OpenAI Agents
OpenAI Agents is a Python framework to build agentic AI apps in a lightweight, easy-to-use package with very few abstractions. It’s a production-ready upgrade of the experimental framework, Swarm.
Getting Started
To start using OpenAI Agents, follow these steps:
- Install the package
pip install openai-agents
- Set up your OpenAI API key
export OPENAI_API_KEY="<YOUR_KEY>"
How It Works
The Agents SDK has a very small set of primitives:
Agents
, which are LLMs equipped with instructions and toolsHandoffs
, which allow agents to delegate to other agents for specific tasksGuardrails
, which enable the inputs to agents to be validated
Used with Python, these building blocks make it easy to create real-world apps with tool-agent interactions and minimal learning curve. Plus, the SDK also includes tracing to help you debug, evaluate, and fine-tune your agent workflows.
Creating Your First Agents
Here’s a basic example of three agents:
- Triage Agent: Acts as the initial point of contact. It analyzes the user’s question and decides whether to route it to a specialized agent.
- Math Tutor: A specialist agent designed to help with math-related questions.
- History Tutor: A specialist agent focused on historical topics.

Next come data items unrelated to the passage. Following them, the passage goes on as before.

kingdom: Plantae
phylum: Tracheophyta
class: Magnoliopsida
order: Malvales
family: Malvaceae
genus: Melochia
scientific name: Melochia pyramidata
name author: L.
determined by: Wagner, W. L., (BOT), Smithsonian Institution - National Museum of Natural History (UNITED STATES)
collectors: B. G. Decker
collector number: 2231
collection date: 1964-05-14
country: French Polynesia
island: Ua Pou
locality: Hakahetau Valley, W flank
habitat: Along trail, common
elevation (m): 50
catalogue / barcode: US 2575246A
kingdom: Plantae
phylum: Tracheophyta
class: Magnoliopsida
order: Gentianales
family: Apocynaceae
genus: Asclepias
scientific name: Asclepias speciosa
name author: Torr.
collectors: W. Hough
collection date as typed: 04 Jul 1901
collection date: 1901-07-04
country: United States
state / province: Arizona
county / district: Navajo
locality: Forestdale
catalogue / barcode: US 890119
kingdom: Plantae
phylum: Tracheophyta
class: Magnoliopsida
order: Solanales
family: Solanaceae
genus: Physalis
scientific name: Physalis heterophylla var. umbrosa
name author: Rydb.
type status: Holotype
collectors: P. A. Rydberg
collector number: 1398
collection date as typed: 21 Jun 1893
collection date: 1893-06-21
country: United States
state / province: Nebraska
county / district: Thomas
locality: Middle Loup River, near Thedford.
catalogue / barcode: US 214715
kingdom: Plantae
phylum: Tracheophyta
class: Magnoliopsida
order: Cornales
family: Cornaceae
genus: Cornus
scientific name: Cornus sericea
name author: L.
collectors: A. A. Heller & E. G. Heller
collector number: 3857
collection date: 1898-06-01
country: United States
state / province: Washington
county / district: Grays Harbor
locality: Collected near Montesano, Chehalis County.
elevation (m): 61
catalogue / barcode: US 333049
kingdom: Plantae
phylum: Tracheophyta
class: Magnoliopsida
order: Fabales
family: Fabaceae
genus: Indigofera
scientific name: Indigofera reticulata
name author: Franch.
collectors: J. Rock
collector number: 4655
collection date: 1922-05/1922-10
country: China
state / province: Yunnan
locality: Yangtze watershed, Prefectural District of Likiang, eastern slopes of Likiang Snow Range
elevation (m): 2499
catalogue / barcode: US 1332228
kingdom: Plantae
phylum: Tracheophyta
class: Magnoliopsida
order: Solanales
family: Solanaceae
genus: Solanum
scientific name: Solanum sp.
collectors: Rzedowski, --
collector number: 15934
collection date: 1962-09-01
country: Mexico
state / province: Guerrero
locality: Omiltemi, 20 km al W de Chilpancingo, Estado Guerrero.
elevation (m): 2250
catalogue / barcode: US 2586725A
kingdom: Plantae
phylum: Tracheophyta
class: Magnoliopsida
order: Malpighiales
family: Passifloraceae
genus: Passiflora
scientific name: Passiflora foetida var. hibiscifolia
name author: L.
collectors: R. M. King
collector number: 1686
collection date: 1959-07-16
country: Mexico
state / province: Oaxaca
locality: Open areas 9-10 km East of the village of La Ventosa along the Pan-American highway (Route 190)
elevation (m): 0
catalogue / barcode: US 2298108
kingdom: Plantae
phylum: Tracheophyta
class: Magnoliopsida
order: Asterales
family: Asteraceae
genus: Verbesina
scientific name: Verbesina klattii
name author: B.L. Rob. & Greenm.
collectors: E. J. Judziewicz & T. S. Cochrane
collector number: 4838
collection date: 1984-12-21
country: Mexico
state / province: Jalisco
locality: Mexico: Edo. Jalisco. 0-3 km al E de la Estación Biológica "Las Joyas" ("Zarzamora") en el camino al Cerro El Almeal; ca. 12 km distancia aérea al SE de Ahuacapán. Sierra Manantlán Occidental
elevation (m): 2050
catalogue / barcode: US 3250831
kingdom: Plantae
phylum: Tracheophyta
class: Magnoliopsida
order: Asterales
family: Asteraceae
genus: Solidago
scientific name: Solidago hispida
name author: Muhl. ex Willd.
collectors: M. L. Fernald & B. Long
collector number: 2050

from agents import Agent, Runner
math_tutor_agent = Agent(
name="Math Tutor",
handoff_description="Specialist agent for math questions",
instructions="You provide help with math problems. Explain your reasoning at each step and include examples",
)
history_tutor_agent = Agent(
name="History Tutor",
handoff_description="Specialist agent for historical questions",
instructions="You provide assistance with historical queries. Explain important events and context clearly.",
)
triage_agent = Agent(
name="Triage Agent",
instructions="You determine which agent to use based on the user's homework question",
handoffs=[history_tutor_agent, math_tutor_agent],
)
# Run the interaction
result = Runner.run_sync(triage_agent, "I want some help with WW1.")
print(result.final_output)
Integrating with Qdrant
You can connect agents to retrieve or ingest data into a Qdrant collection. Thereby building your knowledge base. Here’s how to enable an agent to retrieve information from Qdrant.
Assume you have a Qdrant collection created using the "text-embedding-3-small"
model. The payload structure includes a text
field for knowledge storage.
import qdrant_client
from openai import OpenAI
from agents import Agent, function_tool
# Initialize clients
openai_client = OpenAI()
qdrant = qdrant_client.QdrantClient(host="localhost")
# Configuration
EMBEDDING_MODEL = "text-embedding-3-small"
COLLECTION_NAME = "help_center"
LIMIT = 5
SCORE_THRESHOLD = 0.7
@function_tool
def query_qdrant(query: str) -> str:
"""Retrieve semantically relevant content from Qdrant.
Args:
query: The query to search.
"""
embedded_query = openai_client.embeddings.create(
input=query,
model=EMBEDDING_MODEL,
).data[0].embedding
results = qdrant.query_points(
collection_name=COLLECTION_NAME,
query=embedded_query,
limit=LIMIT,
score_threshold=SCORE_THRESHOLD,
).points
if results:
return "\n".join([point.payload["text"] for point in results])
else:
return "No results found."
qdrant_agent = Agent(
name="Qdrant searcher",
handoff_description="Specialist agent for retrieving info from a Qdrant collection",
instructions="You help find answers for user queries using Qdrant. Do not make up any info on your own.",
tools=[query_qdrant],
)
Our qdrant_agent
can now query a Qdrant collection whenever deemed necessary to answer a user query.